Place the protection and filtering circuitry close to the bus connector, J1, to prevent transients, ESD, and noise from propagating onto the board. This layout example shows an optional transient voltage suppression (TVS) diode, D1, which may be implemented if the system-level requirements exceed the specified rating of the transceiver. This example also shows optional bus filter capacitors C4 and C5.
Design the bus protection components in the direction of the signal path. Do not force the transient current to divert from the signal path to reach the protection device.
Decoupling capacitors should be placed as close as possible to the supply pins VCC and VIO of transceiver.
Use at least two vias for supply and ground connections of bypass capacitors and protection devices to minimize trace and via inductance.
Note:
High frequency current follows the path of least impedance and not the path of least resistance.
This layout example shows how split termination could be implemented on the CAN node.

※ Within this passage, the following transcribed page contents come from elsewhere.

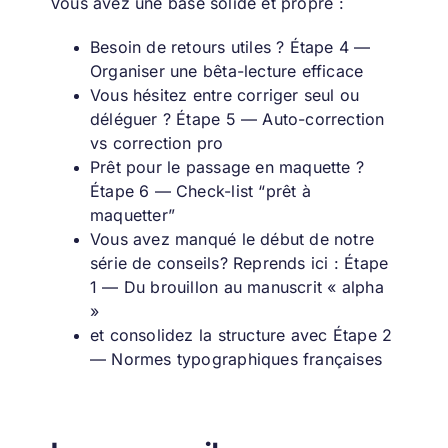
Vous avez une base solide et propre :
Besoin de retours utiles ? Étape 4 —
Organiser une bêta-lecture efficace
Vous hésitez entre corriger seul ou
déléguer ? Étape 5 — Auto-correction
vs correction pro
Prêt pour le passage en maquette ?
Étape 6 — Check-list “prêt à
maquetter”
Vous avez manqué le début de notre
série de conseils? Reprends ici :
Étape
1 — Du brouillon au manuscrit « alpha
»
et consolidez la structure avec
Étape 2
— Normes typographiques françaises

The termination is split into two resistors, R6 and R7, with the center or split tap of the termination connected to ground via capacitor C3. Split termination provides common mode filtering for the bus. See Section 8.2.1.1, Section 7.3.4, and 2 for information on termination concepts and power ratings needed for the termination resistor(s).
To limit current,
digital lines series resistors can be used. Examples are R2, R3 and R4.
Pin 1 is shown for the TXD input of the device
with R1 as an optional pull-up resistor. If an open drain host controller is
used, making sure the bit timing into the device is met is mandatory.
Pin 8 is shown with R4 assuming the mode pin STB, is used. If the device is used in normal mode only, R4 is not needed and the pads of C4 could be used for the pull down resistor R5 to GND.